La fusion nucléaire : un rêve ancien, redevenu marché. Malgré les retards répétés du projet international ITER, installé à Cadarache (Bouches‑du‑Rhône), la France n’a pas renoncé à jouer gros dans la course aux réacteurs du futur. Des entreprises, des start‑ups et des investisseurs privés multiplient les projets pour transformer une promesse scientifique en filière industrielle compétitive.
Le projet international ITER est installé à Cadarache (Bouches‑du‑Rhône) et accumule des retards. GenF est une start‑up créée par Thales; Yann Gérard en est le président.

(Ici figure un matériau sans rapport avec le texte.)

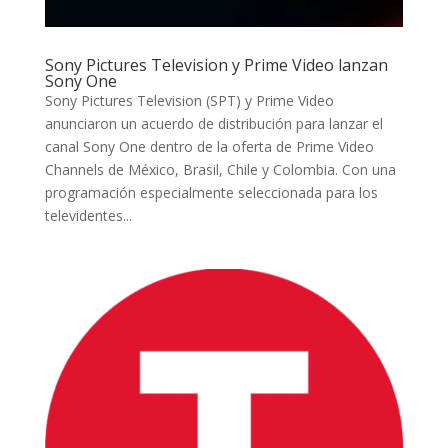
Sony Pictures Television y Prime Video lanzan
Sony One
Sony Pictures Television (SPT) y Prime Video
anunciaron un acuerdo de distribución para lanzar el
canal Sony One dentro de la oferta de Prime Video
Channels de México, Brasil, Chile y Colombia. Con una
programación especialmente seleccionada para los
televidentes...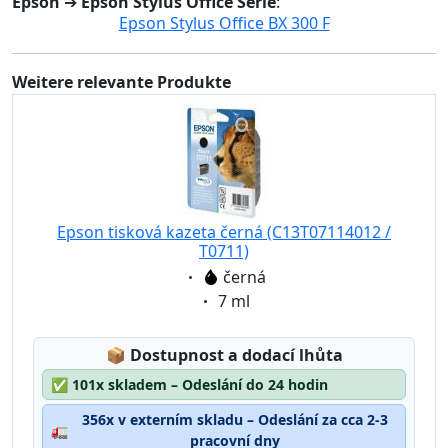
Epson
➔
Epson Stylus Office Série
:
Epson Stylus Office BX 300 F
Weitere relevante Produkte
Epson tisková kazeta černá (C13T07114012 /
T0711)
Eigenschaft:
černá
Eigenschaft:
7 ml
Lagerstatus:
📦
Dostupnost a dodací lhůta
✅
101x skladem – Odeslání do 24 hodin
356x v externím skladu – Odeslání za cca 2-3
🚛
pracovní dny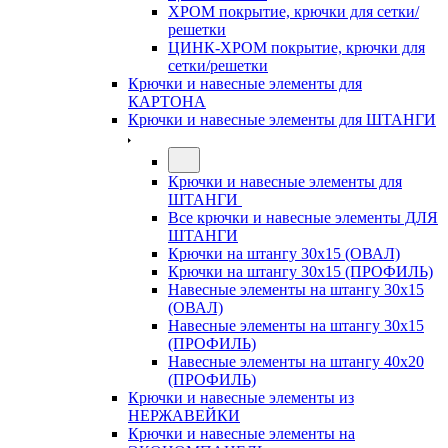
ХРОМ покрытие, крючки для сетки/
решетки
ЦИНК-ХРОМ покрытие, крючки для
сетки/решетки
Крючки и навесные элементы для
КАРТОНА
Крючки и навесные элементы для ШТАНГИ
Крючки и навесные элементы для
ШТАНГИ
Все крючки и навесные элементы ДЛЯ
ШТАНГИ
Крючки на штангу 30х15 (ОВАЛ)
Крючки на штангу 30х15 (ПРОФИЛЬ)
Навесные элементы на штангу 30х15
(ОВАЛ)
Навесные элементы на штангу 30х15
(ПРОФИЛЬ)
Навесные элементы на штангу 40х20
(ПРОФИЛЬ)
Крючки и навесные элементы из
НЕРЖАВЕЙКИ
Крючки и навесные элементы на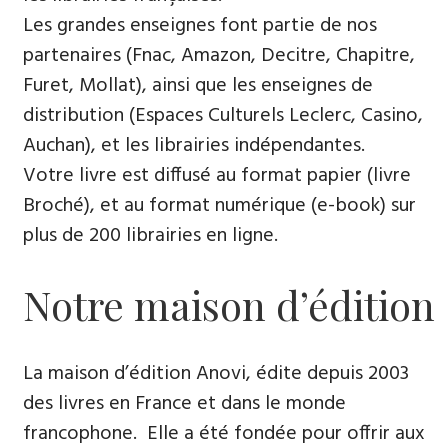
Les grandes enseignes font partie de nos
partenaires (Fnac, Amazon, Decitre, Chapitre,
Furet, Mollat), ainsi que les enseignes de
distribution (Espaces Culturels Leclerc, Casino,
Auchan), et les librairies indépendantes.
Votre livre est diffusé au format papier (livre
Broché), et au format numérique (e-book) sur
plus de 200 librairies en ligne.
Notre maison d’édition
La maison d’édition Anovi, édite depuis 2003
des livres en France et dans le monde
francophone. Elle a été fondée pour offrir aux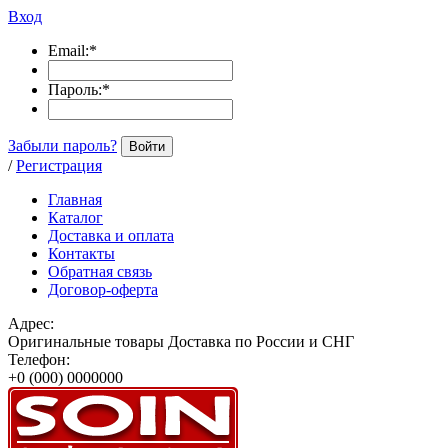
Вход
Email:
*
Пароль:
*
Забыли пароль?
Войти
/
Регистрация
Главная
Каталог
Доставка и оплата
Контакты
Обратная связь
Договор-оферта
Адрес:
Оригинальные товары Доставка по России и СНГ
Телефон:
+0 (000) 0000000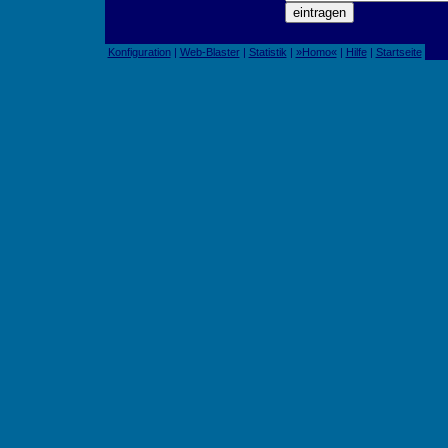
Konfiguration
|
Web-Blaster
|
Statistik
|
»Homo«
|
Hilfe
|
Startseite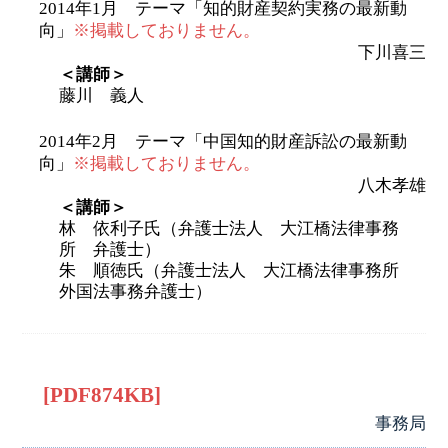
2014年1月 テーマ「知的財産契約実務の最新動
向」
※掲載しておりません。
下川喜三
＜講師＞
藤川 義人
2014年2月 テーマ「中国知的財産訴訟の最新動
向」
※掲載しておりません。
八木孝雄
＜講師＞
林 依利子氏（弁護士法人 大江橋法律事務
所 弁護士）
朱 順徳氏（弁護士法人 大江橋法律事務所
外国法事務弁護士）
[PDF874KB]
事務局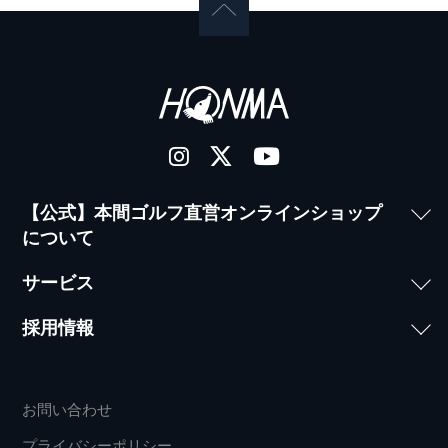
【公式】本間ゴルフ直営オンラインショップ
について
サービス
採用情報
お問い合わせ
プライバシーポリシー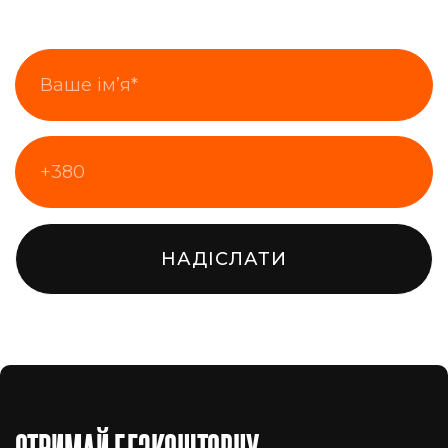
НАДІСЛАТИ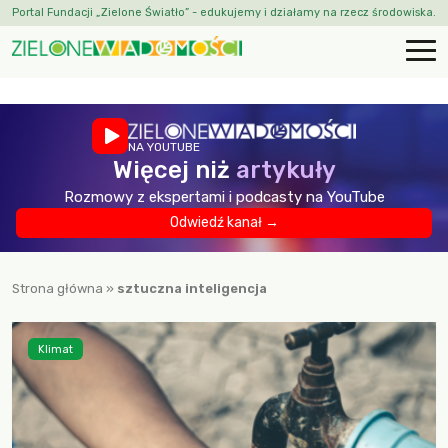
Portal Fundacji „Zielone Światło” - edukujemy i działamy na rzecz środowiska.
NA YOUTUBE
Więcej niż
artykuły
Rozmowy z ekspertami i podcasty na YouTube
Odwiedź kanał →
Strona główna
»
sztuczna inteligencja
Klimat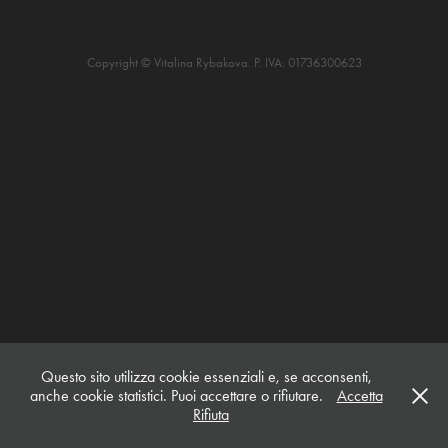
Copyright © Vitalina Rybakova. P. IVA: 01736300623
Questo sito utilizza cookie essenziali e, se acconsenti,
anche cookie statistici. Puoi accettare o rifiutare.
Accetta
Rifiuta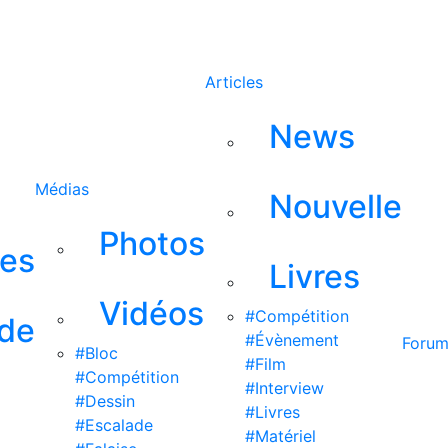
Rechercher
Articles
News
Médias
Nouvelle
Photos
ses
Livres
Vidéos
#Compétition
 de
#Évènement
Foru
#Bloc
#Film
#Compétition
#Interview
#Dessin
#Livres
#Escalade
#Matériel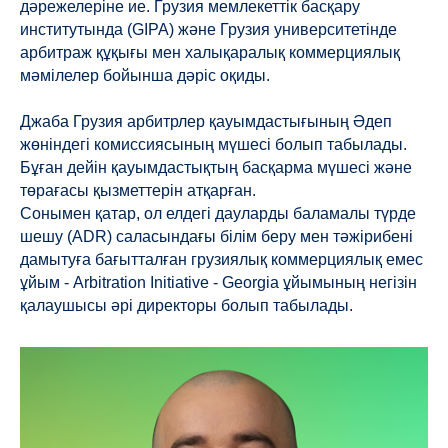
дәрежелеріне ие. Грузия мемлекеттік басқару
институтында (GIPA) және Грузия университетінде
арбитраж құқығы мен халықаралық коммерциялық
мәмілелер бойынша дәріс оқиды.
Джаба Грузия арбитрлер қауымдастығының Әдеп
жөніндегі комиссиясының мүшесі болып табылады.
Бұған дейін қауымдастықтың басқарма мүшесі және
төрағасы қызметтерін атқарған.
Сонымен қатар, ол елдегі дауларды баламалы түрде
шешу (ADR) саласындағы білім беру мен тәжірибені
дамытуға бағытталған грузиялық коммерциялық емес
ұйым - Arbitration Initiative - Georgia ұйымының негізін
қалаушысы әрі директоры болып табылады.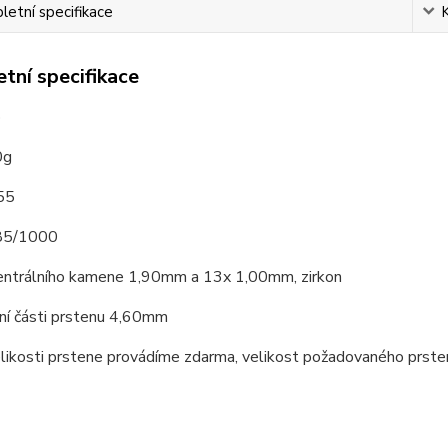
etní specifikace
tní specifikace
o
0g
 55
585/1000
entrálního kamene 1,90mm a 13x 1,00mm, zirkon
hní části prstenu 4,60mm
elikosti prstene provádíme zdarma, velikost požadovaného prst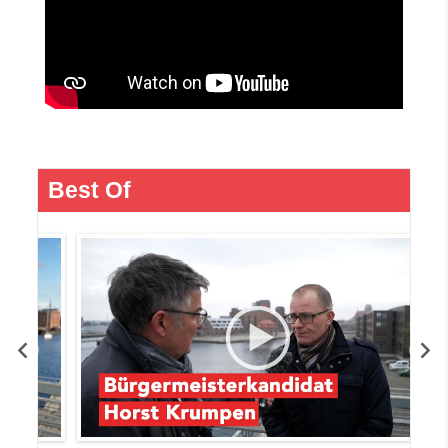
Best Of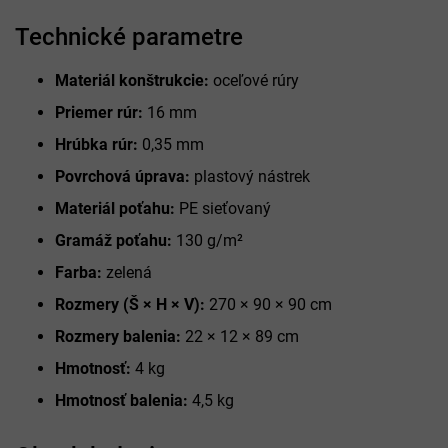
Technické parametre
Materiál konštrukcie:
oceľové rúry
Priemer rúr:
16 mm
Hrúbka rúr:
0,35 mm
Povrchová úprava:
plastový nástrek
Materiál poťahu:
PE sieťovaný
Gramáž poťahu:
130 g/m²
Farba:
zelená
Rozmery (Š × H × V):
270 × 90 × 90 cm
Rozmery balenia:
22 × 12 × 89 cm
Hmotnosť:
4 kg
Hmotnosť balenia:
4,5 kg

Pour GenF et d’autres acteurs, la fusion n’est pas qu’un concept exotique : c’est « un mini‑soleil », capable de fournir une énergie massive sans les mêmes contraintes que le nucléaire actuel. Yann Gérard, président de GenF, affirme que « l’horizon de la fusion se rapproche plus vite qu’on ne l’imagine ». Le discours séduit parce qu’il s’adresse à un besoin concret : alimenter des systèmes très énergivores — centres de données, intelligence artificielle, industries lourdes — sans dépendre d’uranium et en limitant les déchets.
Techniquement, la différence est nette. Là où les réacteurs actuels utilisent de l’uranium, la fusion fonctionne avec du deutérium et du tritium, isotopes plus abondants et plus faciles à obtenir. Le procédé n’entraîne pas de risque d’emballement du cœur et ne produit pas de déchets radioactifs à vie longue comparables à ceux des filières actuelles. Ces arguments forment l’armature d’un discours qui attire capitaux privés et talents — lasers ultrapuissants, confinement magnétique, ingénierie cryogénique — pour tenter d’accélérer une échéance jugée intimidante mais désormais imaginable.
La nouveauté, c’est la diversification des approches et des financements. Tandis qu’ ITER reste le grand projet international de confinement magnétique, des sociétés privées misent sur des architectures différentes — lasers, champs magnétiques innovants, dispositifs compacts — et sur des cycles d’investissement plus rapides. En France, Thales a contribué à la création de GenF, tandis que d’autres acteurs tentent de convertir la science en brevets et en prototypes bancables. Le mélange de fonds privés et de technologies issues de la défense ou des télécommunications change la donne : la course mondiale ne dépend plus exclusivement des grands programmes étatiques.
Reste la réalité des défis : démontrer un bilan énergétique positif, scaler une technologie de laboratoire à l’échelle industrielle, et convaincre régulateurs et marchés. Si la promesse se concrétise, la fusion pourrait modifier profondément le paysage énergétique et industriel. Mais pour y arriver, la France devra transformer ses compétences et ses financements en capacités de production — rapidement et à grande échelle — afin de ne pas laisser d’autres pays prendre l’avantage.